With a couple of dragon fruits, you can make a refreshing sorbet, with the fruit able to stand out without any competition of other flavors.
It would make a great dessert to end a Thai or Vietnamese dinner, and could be made a day ahead, freeing your time to prepare dinner the day of your dinner.
Dragon Fruit Sorbet
Makes 2 cups
Cut in half, scoop out all flesh with a spoon of:
2 dragon fruits
Reserve the half skins to serve the sorbet in. Place in freezer, wrapped in plastic wrap.
Place pulp of dragon fruit in food processor with:
3/4 cup cold water
1 tablespoon fresh lemon juice
2 tablespoons sugar
Pulse until smooth.
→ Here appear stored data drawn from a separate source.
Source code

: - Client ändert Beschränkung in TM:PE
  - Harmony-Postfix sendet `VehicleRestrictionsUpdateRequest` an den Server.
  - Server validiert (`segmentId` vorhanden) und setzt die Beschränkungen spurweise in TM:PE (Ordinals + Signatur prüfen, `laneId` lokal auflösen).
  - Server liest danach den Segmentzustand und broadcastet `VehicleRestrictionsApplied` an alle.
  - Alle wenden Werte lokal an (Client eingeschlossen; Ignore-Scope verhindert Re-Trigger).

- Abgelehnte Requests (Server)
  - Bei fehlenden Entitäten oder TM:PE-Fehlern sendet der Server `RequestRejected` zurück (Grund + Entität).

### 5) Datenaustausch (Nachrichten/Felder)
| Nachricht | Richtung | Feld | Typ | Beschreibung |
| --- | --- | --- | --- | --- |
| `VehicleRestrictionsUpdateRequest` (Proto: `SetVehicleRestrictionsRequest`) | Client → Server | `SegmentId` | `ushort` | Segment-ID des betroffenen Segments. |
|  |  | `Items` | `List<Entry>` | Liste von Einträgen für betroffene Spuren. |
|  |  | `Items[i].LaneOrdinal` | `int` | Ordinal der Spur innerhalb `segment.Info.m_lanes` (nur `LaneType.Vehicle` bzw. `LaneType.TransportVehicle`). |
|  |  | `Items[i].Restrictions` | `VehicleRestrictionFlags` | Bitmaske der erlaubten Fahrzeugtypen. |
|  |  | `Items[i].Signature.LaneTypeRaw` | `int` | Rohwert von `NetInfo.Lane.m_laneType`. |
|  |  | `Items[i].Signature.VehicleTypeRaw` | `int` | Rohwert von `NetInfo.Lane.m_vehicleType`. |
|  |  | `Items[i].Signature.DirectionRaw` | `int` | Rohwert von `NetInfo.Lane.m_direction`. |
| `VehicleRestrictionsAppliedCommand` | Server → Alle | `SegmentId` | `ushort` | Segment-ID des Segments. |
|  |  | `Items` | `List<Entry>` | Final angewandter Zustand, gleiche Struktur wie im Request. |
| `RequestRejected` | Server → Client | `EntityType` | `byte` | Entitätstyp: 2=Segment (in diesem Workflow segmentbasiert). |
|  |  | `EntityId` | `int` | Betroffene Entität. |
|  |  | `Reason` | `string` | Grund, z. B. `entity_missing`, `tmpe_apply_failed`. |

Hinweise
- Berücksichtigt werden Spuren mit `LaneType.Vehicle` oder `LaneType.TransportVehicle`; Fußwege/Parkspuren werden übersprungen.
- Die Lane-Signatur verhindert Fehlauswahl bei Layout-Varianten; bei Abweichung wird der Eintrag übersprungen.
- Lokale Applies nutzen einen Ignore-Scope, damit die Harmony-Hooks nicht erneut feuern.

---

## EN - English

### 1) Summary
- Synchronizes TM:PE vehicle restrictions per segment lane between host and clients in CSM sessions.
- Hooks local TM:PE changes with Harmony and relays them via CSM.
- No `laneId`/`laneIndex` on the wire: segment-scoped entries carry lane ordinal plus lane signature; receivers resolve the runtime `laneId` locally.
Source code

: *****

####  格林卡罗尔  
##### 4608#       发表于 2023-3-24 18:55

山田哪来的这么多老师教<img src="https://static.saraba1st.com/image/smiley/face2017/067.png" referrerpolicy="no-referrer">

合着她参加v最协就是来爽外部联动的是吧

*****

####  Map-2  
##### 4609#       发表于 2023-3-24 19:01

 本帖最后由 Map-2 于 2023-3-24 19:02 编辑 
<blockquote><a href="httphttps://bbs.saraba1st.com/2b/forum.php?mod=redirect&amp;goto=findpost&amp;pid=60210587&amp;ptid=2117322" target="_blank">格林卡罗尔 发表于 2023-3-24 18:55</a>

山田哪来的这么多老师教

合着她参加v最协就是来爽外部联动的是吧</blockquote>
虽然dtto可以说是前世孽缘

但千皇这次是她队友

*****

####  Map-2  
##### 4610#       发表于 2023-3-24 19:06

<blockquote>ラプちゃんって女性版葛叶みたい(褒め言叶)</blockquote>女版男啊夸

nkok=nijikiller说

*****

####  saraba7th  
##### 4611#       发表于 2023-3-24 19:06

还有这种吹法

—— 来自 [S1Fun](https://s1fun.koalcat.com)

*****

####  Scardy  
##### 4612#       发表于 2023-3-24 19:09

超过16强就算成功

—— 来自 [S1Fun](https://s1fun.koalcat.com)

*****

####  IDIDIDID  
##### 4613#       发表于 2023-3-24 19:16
Pour into ice cream maker and churn until frozen. Spoon sorbet into the frozen halves of the dragon fruit, or freeze the sorbet until ready to serve.
Dragon fruit is a member of the cactus family, genus Pitaya Hylocereus, or sweet pitaya. It would grow nicely in Hilo but I am not sure if I could grow it in Volcano.
Thank you, Sande Stanley, for your email on the Palmer House Brownie recipe I published in May.
Sande sent the recipe to her friend in Chicago and there was a terrible, yet funny, experience in the kitchen!
The 9-by-13 pan did not fit all the batter and after 15 minutes of cooking, the brownies were a gooey chocolate mess that spilled out into her clean oven. She pressed the self-cleaning mode and then the smoke alarm went off. She did not check her blood pressure, but was sure it went up!
I need to relook at that recipe. Obviously the pan needs to be larger and the time in the oven needs also be readjusted. I think Sande’s suggestion about creaming the butter and sugar together works, but not essential, because brownies don’t need to light like a cake, but should be dense and that 1 pound of butter and 1 pound of sugar in a 9-by-13 pan is not going to work. Sorry about that. I will be working on this recipe and instructions.
Opening at the Waikola Highlands Shopping Center is Pueo’s Osteria. Chef James Babian, formerly of the Four Season Hualalai, and Hospice of Hilo’s guest chef for its 2012 Holiday Dinner, is the owner/chef.
Open for dinner and late night, Pueo’s Osteria will feature antipasti or appetizers, zuppa and insalada or soup or salad, 12-inch pizzas, pastas, entrees, and contorini or side dishes.
Chef James has always advocated using local products and his menu reflects that. NELHA black mussels and clams are featured in the appetizers, Hamakua mushrooms, WOW heirloom tomatoes, and Kekela Farms baby greens in the salads, Big Island wild boar with pappardelle, Big Island meats with their rigatoni Bolognese, or fresh linguine ai frutti di mare which has shrimp, clams, calamari, mussels and fresh catch as entrées. My favorite, eggplant parmesan is on the menu so will be a must-go for me!
Mark your calendar for the 1st annual Lilikoi Festival from 10 a.m.-3 p.m. on Nov. 2 in Hawaiian Paradise Park.